I, too, had been questioning the necessity of another "Roots," but from the perspective of a TV critic who vividly remembers the phenomenon of the original, a 12-hour tour de force that drew an estimated 140 million viewers for some portion of it. What are the odds the remake could come anywhere near that kind of success? Why would A&E want to set itself up for that kind of failure?
The first "Roots," of course, aired at a time when there were only three broadcast networks. But in today’s fractured media environment, even with this new version running simultaneously on A&E, Lifetime and History, the ratings will surely pale in comparison.
Then there is the scheduling issue. Why debut Part 1 of this new version on Memorial Day, when much of the audience is drinking beer in the sun or decompressing from a long holiday weekend? Why not schedule it for the fall or the winter, when HUT (Household Using Television) levels are higher and the available audience is not seguing into summer fluff like "America’s Got Talent" and "Big Brother"?
I don’t get that.
But an interesting thing happened as I put the proverbial pen to the paper for this column. I changed my mind.
Based on the Pulitzer Prize-winning novel by Alex Haley, the 1977 "Roots" sparked a national dialogue about the legacy of slavery and the growing interest in genealogy. No matter how many new miniseries come and go, "Roots" will always be the poster child for important dramatic storytelling. And that’s a legacy that should be preserved.
But despite the mammoth-sized audience and the accolades (including nine Emmy Awards, a Golden Globe and a Peabody Award), the original "Roots" has long been criticized for a lack of accuracy — or, as modern audiences refer to it, "authenticity." This time, the producers have worked closely with historians and other experts to incorporate new information about this historical period. And while the new "Roots" runs on television, History.com will delve further into the exploration of the slave trade online, giving the series a cross-platform dimension that immediately elevates its educational potential above the original.
Today, younger generations (as well as many members of older ones) probably have no idea that before "Roots" was a mini-series, it was a Pulitzer Prize-winning book by Alex Haley. This new version, produced by Mark Wolper (the son of original "Roots" producer David Wolper), promises to be truer to the book, possibly inspiring a new audience to seek it out (It’s available on Amazon, of course). And with a reported budget of $50 million, higher than any other series in the history of the A&E Networks, the new series should help ensure the story will hold the interest of young people for another few generations.

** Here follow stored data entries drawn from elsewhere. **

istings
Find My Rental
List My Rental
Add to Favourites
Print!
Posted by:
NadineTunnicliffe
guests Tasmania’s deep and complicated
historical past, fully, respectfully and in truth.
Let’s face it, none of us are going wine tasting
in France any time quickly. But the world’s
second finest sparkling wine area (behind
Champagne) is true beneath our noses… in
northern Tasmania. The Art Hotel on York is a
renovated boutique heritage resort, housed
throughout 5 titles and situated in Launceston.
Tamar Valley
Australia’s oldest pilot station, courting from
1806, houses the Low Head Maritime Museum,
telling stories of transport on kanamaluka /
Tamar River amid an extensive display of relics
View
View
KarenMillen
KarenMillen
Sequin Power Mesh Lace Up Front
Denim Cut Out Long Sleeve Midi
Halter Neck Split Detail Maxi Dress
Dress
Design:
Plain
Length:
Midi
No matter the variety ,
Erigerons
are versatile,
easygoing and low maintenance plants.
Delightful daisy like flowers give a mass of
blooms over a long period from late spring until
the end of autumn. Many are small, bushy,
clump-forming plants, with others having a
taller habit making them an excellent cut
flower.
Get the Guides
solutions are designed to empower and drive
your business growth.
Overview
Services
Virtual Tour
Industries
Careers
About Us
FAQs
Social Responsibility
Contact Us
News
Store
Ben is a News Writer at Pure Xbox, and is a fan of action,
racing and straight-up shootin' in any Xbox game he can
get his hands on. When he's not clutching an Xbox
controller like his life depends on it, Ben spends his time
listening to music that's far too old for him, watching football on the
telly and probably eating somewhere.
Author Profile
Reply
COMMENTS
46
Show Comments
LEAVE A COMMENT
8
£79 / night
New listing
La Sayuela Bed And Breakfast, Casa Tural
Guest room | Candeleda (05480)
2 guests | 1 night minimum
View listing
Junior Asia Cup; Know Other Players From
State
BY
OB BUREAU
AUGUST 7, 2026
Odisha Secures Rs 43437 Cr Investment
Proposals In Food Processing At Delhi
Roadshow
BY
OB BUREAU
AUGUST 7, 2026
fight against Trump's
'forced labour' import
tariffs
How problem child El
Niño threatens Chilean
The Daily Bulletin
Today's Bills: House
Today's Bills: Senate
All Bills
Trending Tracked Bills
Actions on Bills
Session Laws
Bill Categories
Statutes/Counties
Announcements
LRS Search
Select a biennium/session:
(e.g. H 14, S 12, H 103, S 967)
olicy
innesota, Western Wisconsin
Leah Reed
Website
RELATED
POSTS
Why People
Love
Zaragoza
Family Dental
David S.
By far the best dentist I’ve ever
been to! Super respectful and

Part one of "Roots" on Monday was seen by 5.3 million viewers across the four networks, based on the Fast Nationals from Nielsen. While that is nothing compared to the original, it still made "Roots" the highest-rated miniseries on cable since 2013, and a vast improvement over anything those networks aired last year at this time, when post-Memorial Day fatigue was in full swing.
But the more important benchmark is what could happen by daring to revisit the origins of slavery. If discussions do result — and in today’s world of social media, they’re pretty much guaranteed to (thank you, Snoop Dogg) — that may be enough reason to believe A&E Networks made the right decision.
As for scheduling the new series to start on Memorial Day, I still think that is the pits. But hopefully, 40 years from now, that will not be what we talk about when we talk about "Roots."